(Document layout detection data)
-=-=-=-=-
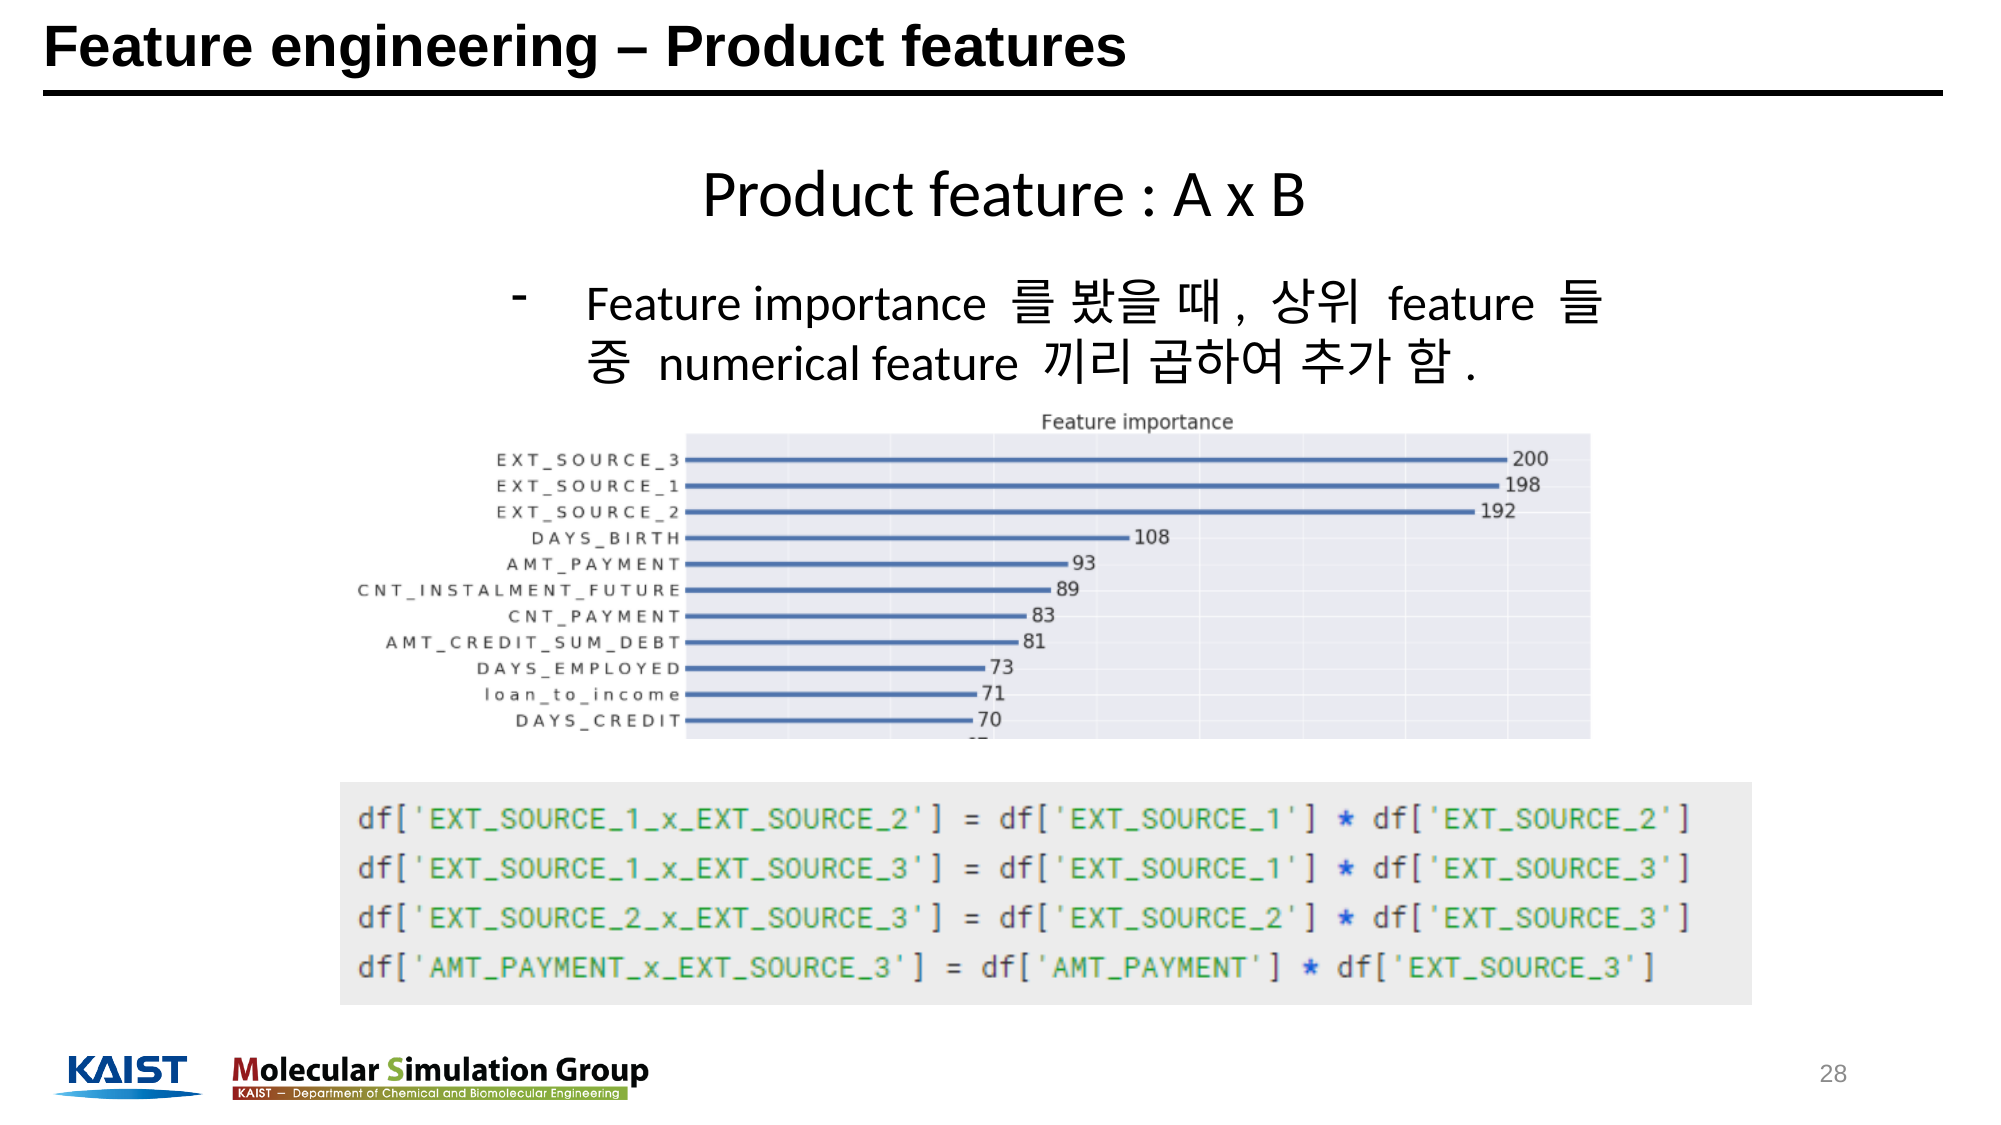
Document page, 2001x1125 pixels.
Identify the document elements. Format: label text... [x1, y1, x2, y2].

picture [340, 782, 1752, 1005]
picture [231, 1052, 649, 1100]
text_box Product feature : A x B [423, 142, 1586, 238]
title Feature engineering – Product features [28, 2, 1897, 87]
text_box Feature importance 를 봤을 때, 상위 feature 들 중 numerical feature 끼리 곱하여 추가 함. [496, 263, 1659, 399]
picture [322, 408, 1654, 739]
picture [38, 1052, 218, 1103]
slide_number 28 [1412, 1042, 1863, 1103]
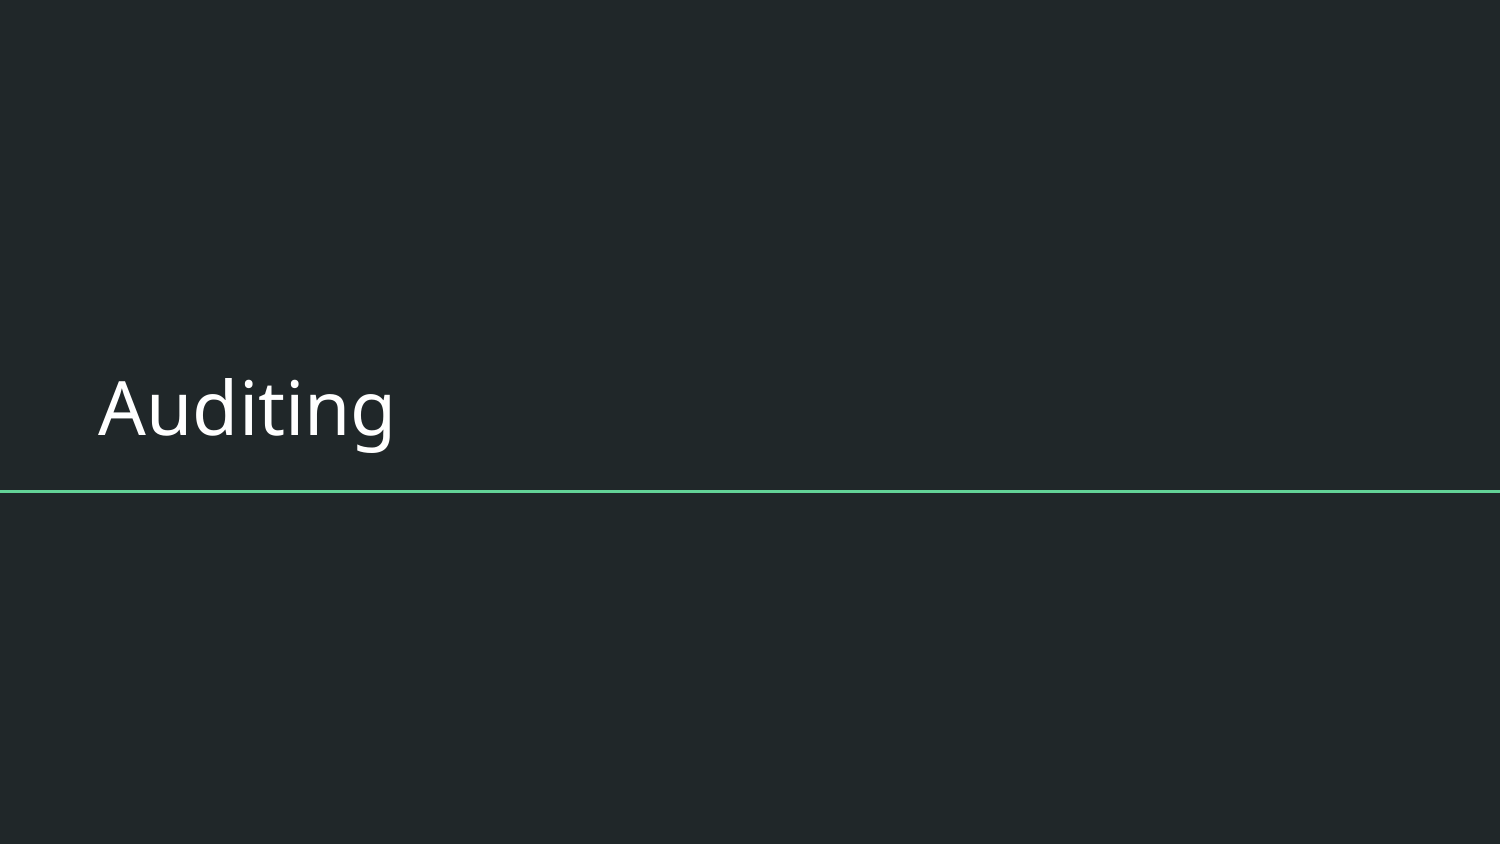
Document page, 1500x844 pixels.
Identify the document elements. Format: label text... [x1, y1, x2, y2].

title Auditing [83, 337, 1417, 466]
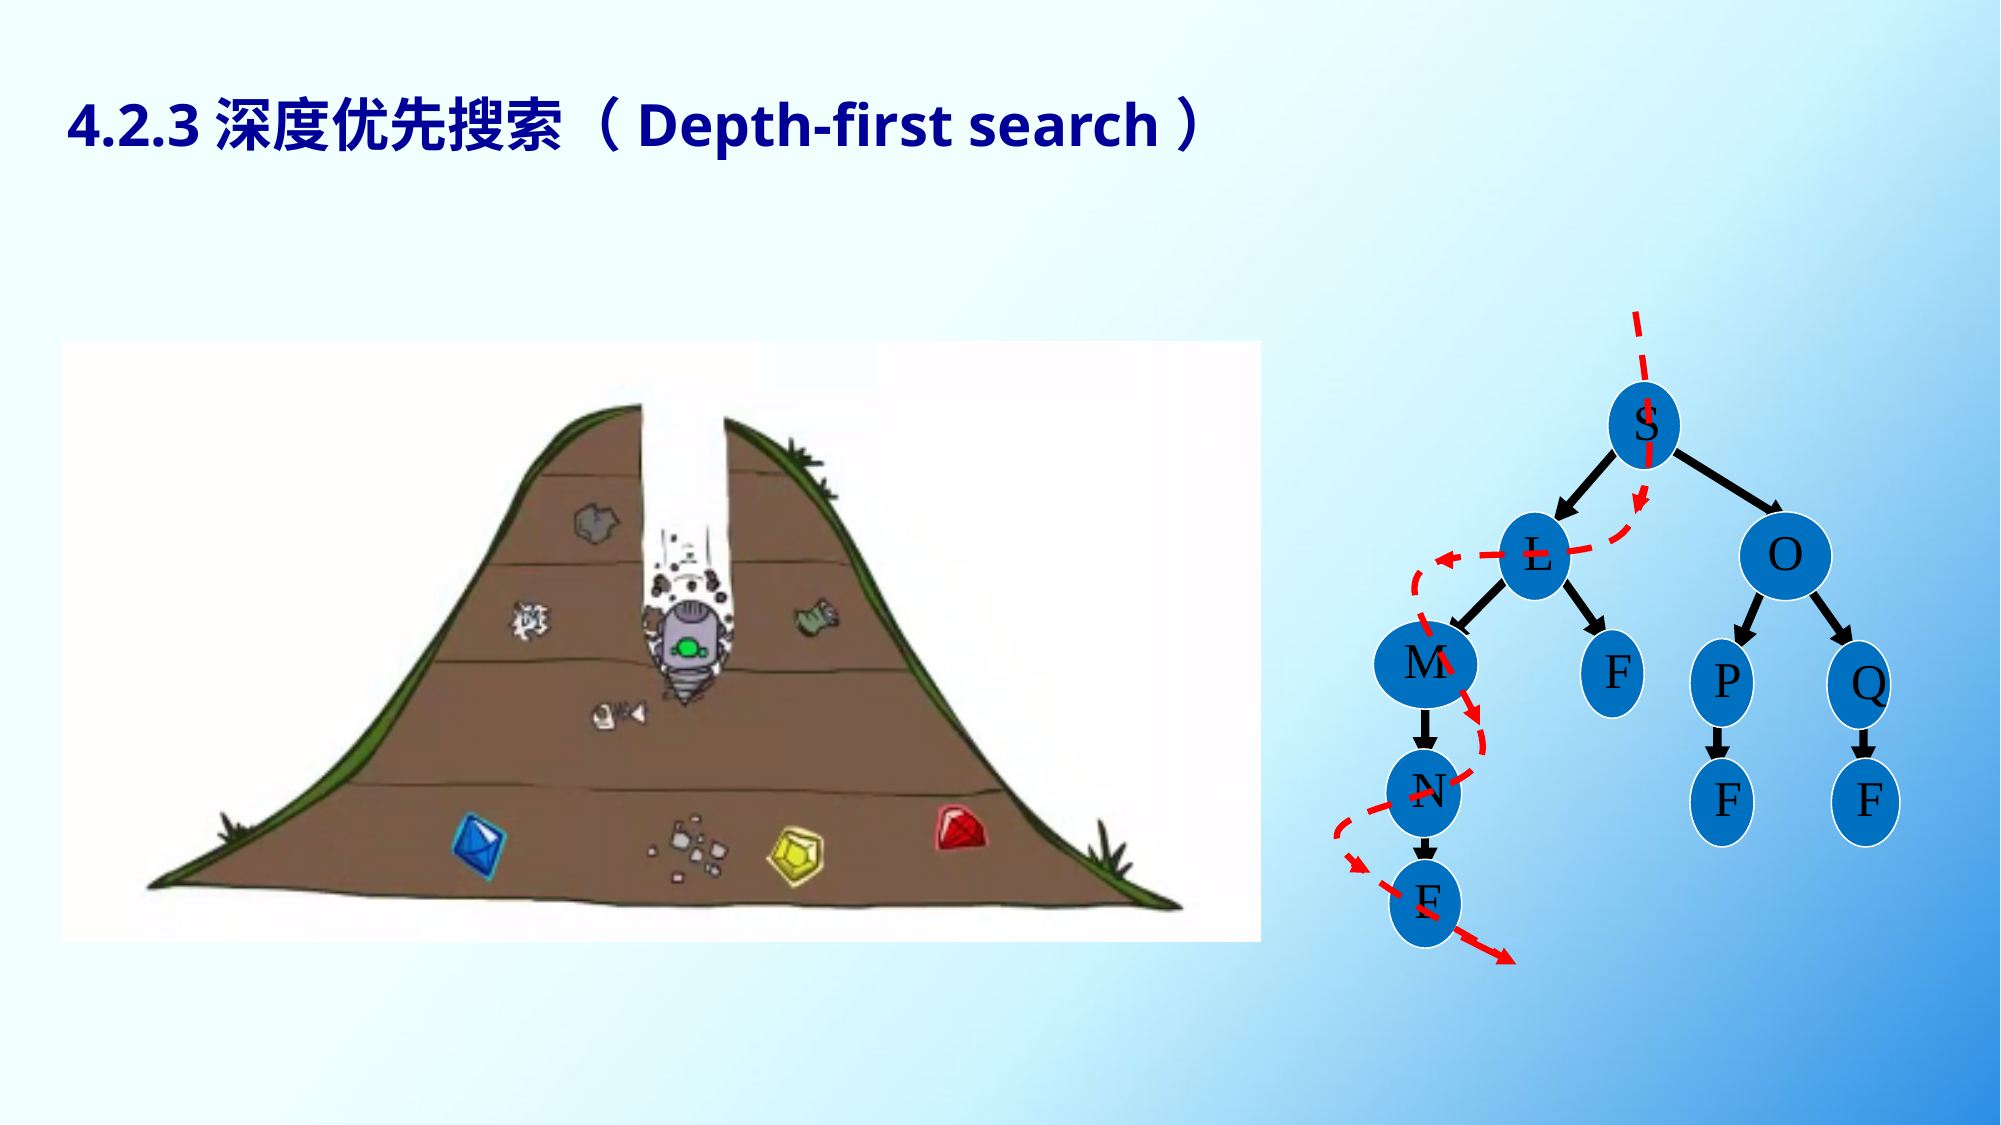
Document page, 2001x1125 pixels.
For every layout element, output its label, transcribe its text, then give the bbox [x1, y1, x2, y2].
-=-=-=-=-
_What to produce:_
From the first line to the last, copy the records above exactly and drop any pictures.

_Answer for this exercise:_
Document page, 2001x1125 pixels.
Identify the document elements. Format: label text... [x1, y1, x2, y2].

picture [340, 782, 1752, 1005]
picture [231, 1052, 649, 1100]
text_box Product feature : A x B [423, 142, 1586, 238]
title Feature engineering – Product features [28, 2, 1897, 87]
text_box Feature importance 를 봤을 때, 상위 feature 들 중 numerical feature 끼리 곱하여 추가 함. [496, 263, 1659, 399]
picture [322, 408, 1654, 739]
picture [38, 1052, 218, 1103]
slide_number 28 [1412, 1042, 1863, 1103]
Document page, 1500x844 pixels.
Identify the document elements. Format: label text... [x1, y1, x2, y2].

title Auditing [83, 337, 1417, 466]
Document page, 2001x1125 pixels.
For every layout element, output its label, transcribe its text, then give the bbox [x1, y1, x2, y2].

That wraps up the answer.